5.2 Result and discussion of two connected intersections

Two different tests were studied. The first test focused on having 2 agents and controlling a group of intersections by reinforcement learning. The second test aimed to study how the traffic at one intersection can have an impact on the other agent’s decision. As it is presented in Table 3, the negative rewards of two related agents in low and EW scenarios are more than the first test which does not share action information. However, when traffic is heavy, the negative reward of the first test is more. It illustrates that the agents decide more efficiently when the state representation has more information related to the action set. In Table 3, RSA represents Reward of Separate Agents, while RCA shows Reward of Connected Agents. Table 4 demonstrates the comparison between two methods. It presents how the average cumulative queue time and average queue time variation per car change when the agents share actions. In the heavy traffic scenario, in comparison with the separated agents scenario, when each agent is aware of the other one’s action, there is a decrease in the average queue time per car of 53%. In low and EW scenarios, considering an agent for each intersection consumes less time than the method of sharing knowledge. This could be cajoled because the main concern is the traffic jam that has been perfectly controlled by the proposed approach. For other scenarios, time-wasting is not significant. More importantly, in the low traffic scenario, even a normal traffic light can manage intersections well. Therefore, it can be said that the idea of sharing action knowledge worked out. In Abdullahi and El-Tantawy’s article [9, 10], the performance of the proposed model is better in the case of independent agents between 2 and 7 percent, while in this paper, at least the proposed method of dependent agents has improved the heavy scenario by 53%.

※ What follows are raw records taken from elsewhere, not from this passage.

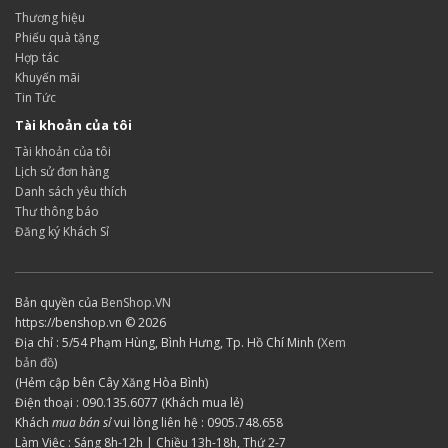
Thương hiệu
Phiếu quà tặng
Hợp tác
Khuyến mãi
Tin Tức
Tài khoản của tôi
Tài khoản của tôi
Lịch sử đơn hàng
Danh sách yêu thích
Thư thông báo
Đăng ký Khách Sỉ
Bản quyền của
BenShop.VN
https://benshop.vn © 2026
Địa chỉ : 5/54 Phạm Hùng, Bình Hưng, Tp. Hồ Chí Minh (
Xem
bản đồ
)
(Hẻm cập bên Cây Xăng Hòa Bình)
Điện thoại : 090.135.6077 (Khách mua lẻ)
Khách
mua bán sỉ
vui lòng liên hệ : 0905.748.658
Làm Việc : Sáng 8h-12h | Chiều 13h-18h, Thứ 2-7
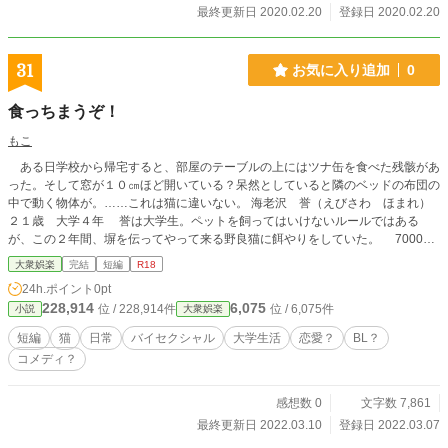
最終更新日 2020.02.20
登録日 2020.02.20
31
お気に入り追加
0
食っちまうぞ！
もこ
ある日学校から帰宅すると、部屋のテーブルの上にはツナ缶を食べた残骸があ
った。そして窓が１０㎝ほど開いている？呆然としていると隣のベッドの布団の
中で動く物体が。……これは猫に違いない。 海老沢 誉（えびさわ ほまれ）
２１歳 大学４年 誉は大学生。ペットを飼ってはいけないルールではある
が、この２年間、塀を伝ってやって来る野良猫に餌やりをしていた。 7000文
字強の短編になりました。今作品もよろしくお願いします。
大衆娯楽
完結
短編
R18
24h.ポイント
0pt
228,914
6,075
位 / 228,914件
位 / 6,075件
小説
大衆娯楽
短編
猫
日常
バイセクシャル
大学生活
恋愛？
BL？
コメディ？
感想数 0
文字数 7,861
最終更新日 2022.03.10
登録日 2022.03.07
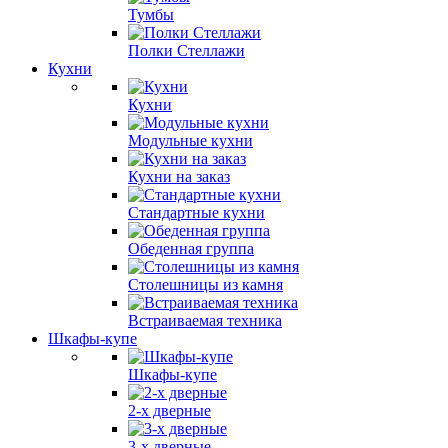
Тумбы
Полки Стеллажи
Кухни
Кухни
Модульные кухни
Кухни на заказ
Стандартные кухни
Обеденная группа
Столешницы из камня
Встраиваемая техника
Шкафы-купе
Шкафы-купе
2-х дверные
3-х дверные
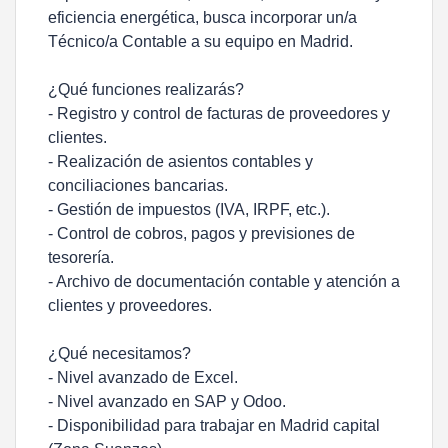
eficiencia energética, busca incorporar un/a
Técnico/a Contable a su equipo en Madrid.
¿Qué funciones realizarás?
- Registro y control de facturas de proveedores y
clientes.
- Realización de asientos contables y
conciliaciones bancarias.
- Gestión de impuestos (IVA, IRPF, etc.).
- Control de cobros, pagos y previsiones de
tesorería.
- Archivo de documentación contable y atención a
clientes y proveedores.
¿Qué necesitamos?
- Nivel avanzado de Excel.
- Nivel avanzado en SAP y Odoo.
- Disponibilidad para trabajar en Madrid capital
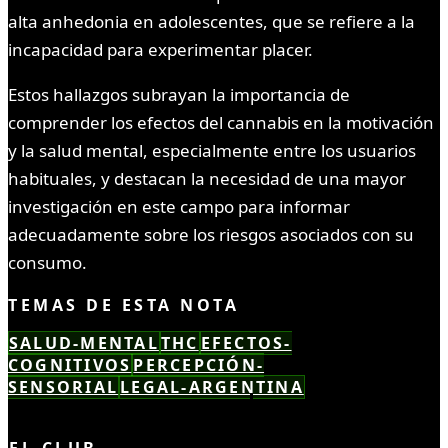
alta anhedonia en adolescentes, que se refiere a la
incapacidad para experimentar placer.
Estos hallazgos subrayan la importancia de
comprender los efectos del cannabis en la motivación
y la salud mental, especialmente entre los usuarios
habituales, y destacan la necesidad de una mayor
investigación en este campo para informar
adecuadamente sobre los riesgos asociados con su
consumo.
TEMAS DE ESTA NOTA
SALUD-MENTAL
THC
EFECTOS-
COGNITIVOS
PERCEPCIÓN-
SENSORIAL
LEGAL-ARGENTINA
LEÍSTE COMPLETO ✓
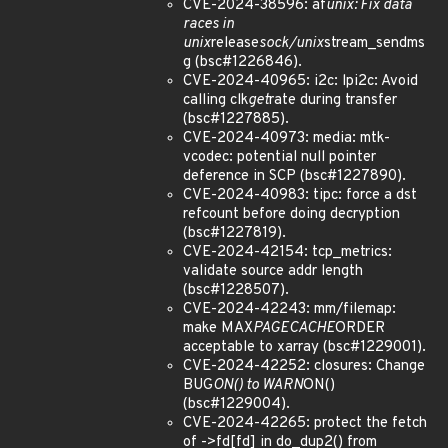
CVE-2024-38596: af
unix: Fix data
races in
unix
release
sock/unix
stream_sendms
g (bsc#1226846).
CVE-2024-40965: i2c: lpi2c: Avoid
calling clk
get
rate during transfer
(bsc#1227885).
CVE-2024-40973: media: mtk-
vcodec: potential null pointer
deference in SCP (bsc#1227890).
CVE-2024-40983: tipc: force a dst
refcount before doing decryption
(bsc#1227819).
CVE-2024-42154: tcp_metrics:
validate source addr length
(bsc#1228507).
CVE-2024-42243: mm/filemap:
make MAX
PAGECACHE
ORDER
acceptable to xarray (bsc#1229001).
CVE-2024-42252: closures: Change
BUG
ON() to WARN
ON()
(bsc#1229004).
CVE-2024-42265: protect the fetch
of ->fd[fd] in do_dup2() from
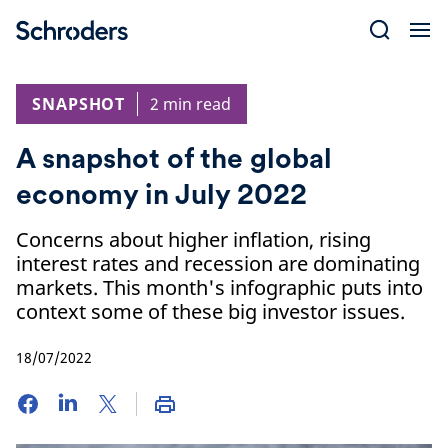
Skip
to
content
SNAPSHOT
2 min read
A snapshot of the global
economy in July 2022
Concerns about higher inflation, rising
interest rates and recession are dominating
markets. This month's infographic puts into
context some of these big investor issues.
18/07/2022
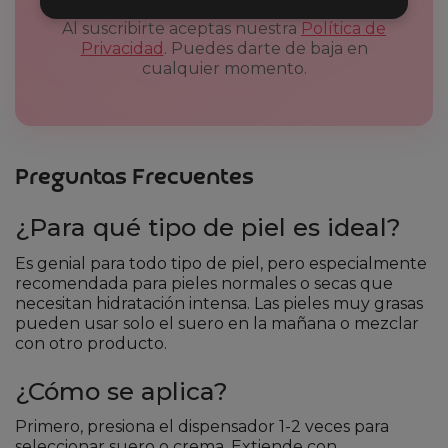
Al suscribirte aceptas nuestra
Política de
Privacidad
. Puedes darte de baja en
cualquier momento.
Preguntas Frecuentes
¿Para qué tipo de piel es ideal?
Es genial para todo tipo de piel, pero especialmente
recomendada para pieles normales o secas que
necesitan hidratación intensa. Las pieles muy grasas
pueden usar solo el suero en la mañana o mezclar
con otro producto.
¿Cómo se aplica?
Primero, presiona el dispensador 1-2 veces para
seleccionar suero o crema. Extiende con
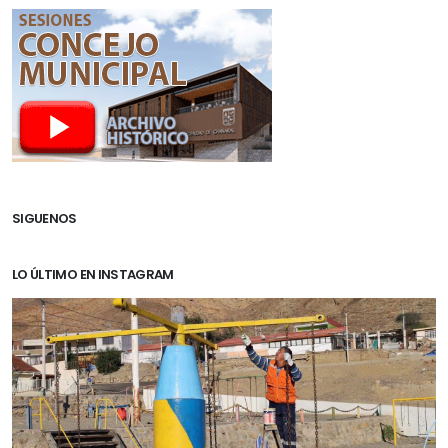
SIGUENOS
LO ÚLTIMO EN INSTAGRAM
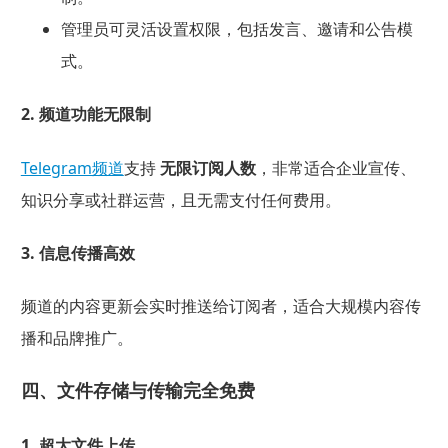
管理员可灵活设置权限，包括发言、邀请和公告模
式。
2. 频道功能无限制
Telegram频道
支持
无限订阅人数
，非常适合企业宣传、
知识分享或社群运营，且无需支付任何费用。
3. 信息传播高效
频道的内容更新会实时推送给订阅者，适合大规模内容传
播和品牌推广。
四、文件存储与传输完全免费
1. 超大文件上传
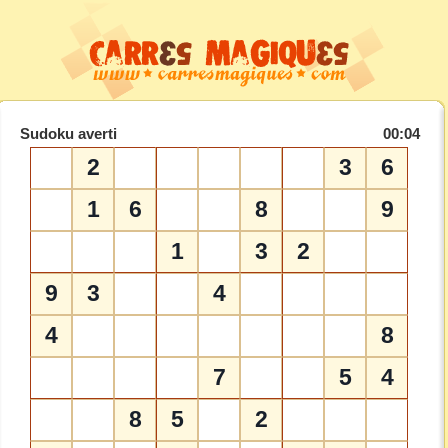
Sudoku averti
00:04
2
3
6
1
6
8
9
1
3
2
9
3
4
4
8
7
5
4
8
5
2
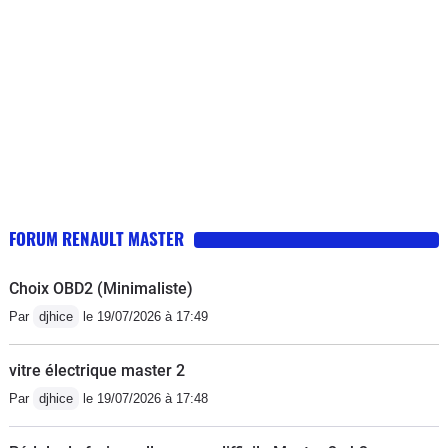
vous mette pas bien trop d'huile , ce qui a été notre cas
par deux fois !! En cote (avant nettoyage) il fallait jouer
sur la position de la pédale d'accélérateur , un peu trop
il s'étouffait, un peu mois il reprenait ses tours et se
relançait.Sinon après 18 ans pas un point de rouille (
ancien véhicule de pompier donc point positif : toujours
stocké à l'abri et point négatif : poignée dans le coin
même à froid !!)
FORUM RENAULT MASTER
Choix OBD2 (Minimaliste)
Par
djhice
le 19/07/2026 à 17:49
vitre électrique master 2
Par
djhice
le 19/07/2026 à 17:48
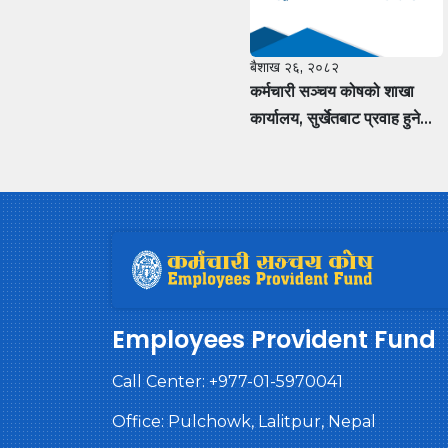
बैशाख २६, २०८२
कर्मचारी सञ्चय कोषको शाखा
कार्यालय, सुर्खेतबाट प्रवाह हुने
धितोमा आधारित कर्जाको लागि पेश
हुने अचल सम्पत्तिको मूल्यांकन गर्न
मूल्यांकनकर्तामा सूचीकरण हुन
फर्म÷कम्पनीलाई आवेदन पेश गर्ने
सम्बन्धी सूचना
Employees Provident Fund
Call Center:
+977-01-5970041
Office: Pulchowk, Lalitpur, Nepal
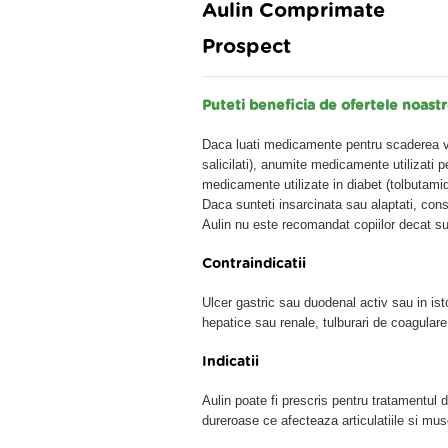
Aulin Comprimate
Prospect
Puteti beneficia de ofertele noas
Daca luati medicamente pentru scaderea vas
salicilati), anumite medicamente utilizati p
medicamente utilizate in diabet (tolbutamid
Daca sunteti insarcinata sau alaptati, cons
Aulin nu este recomandat copiilor decat su
Contraindicatii
Ulcer gastric sau duodenal activ sau in ist
hepatice sau renale, tulburari de coagulare
Indicatii
Aulin poate fi prescris pentru tratamentul dure
dureroase ce afecteaza articulatiile si musc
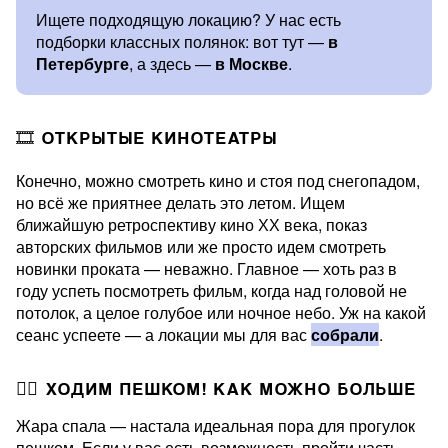
Ищете подходящую локацию? У нас есть
подборки классных полянок: вот тут —
в
Петербурге
, а здесь —
в Москве
.
🎞️ ОТКРЫТЫЕ КИНОТЕАТРЫ
Конечно, можно смотреть кино и стоя под снегопадом,
но всё же приятнее делать это летом. Ищем
ближайшую ретроспективу кино ХХ века, показ
авторских фильмов или же просто идем смотреть
новинки проката — неважно. Главное — хоть раз в
году успеть посмотреть фильм, когда над головой не
потолок, а целое голубое или ночное небо. Уж на какой
сеанс успеете — а локации мы для вас
собрали
.
🚶‍♀️ ХОДИМ ПЕШКОМ! КАК МОЖНО БОЛЬШЕ
Жара спала — настала идеальная пора для прогулок
пешком. Если у вас есть возможность пройти часть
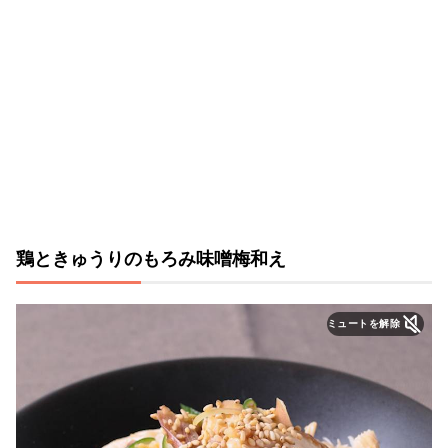
鶏ときゅうりのもろみ味噌梅和え
ミュートを解除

Table 3 Comparison between rewards of two tests
Table 4 The percentage of changing in action knowledge sharing over the case of two separate agents

6 Conclusion

In this paper, an RL approach was presented to solve the traffic congestion problem. This work has provided a smart traffic light for a single intersection and two connected intersections  to reduce the time that vehicles have to wait to pass the intersection. In the first case, the proposed method reduced the average queue time per vehicle by 34 percent in comparison with a static traffic light. In the second test, the agents of two intersections have been considered independent and related. It has been shown when agents are separated, the total queue time is less than the connected case. Utilizing the information that is drawn from discrete space helped the agents to make decisions appropriately. It is worth mentioning that in complicated issues with a group of intersections, sharing action knowledge might not work out, and there must be a trade-off between model complexity and time. Also, future work could be aimed to focus on a multi-agent approach in a heterogeneous environment. In a heterogeneous environment, the number of the lanes are not the same. In order to make the environment more realistic, emergency vehicles could be considered, and allocate green phase out of order.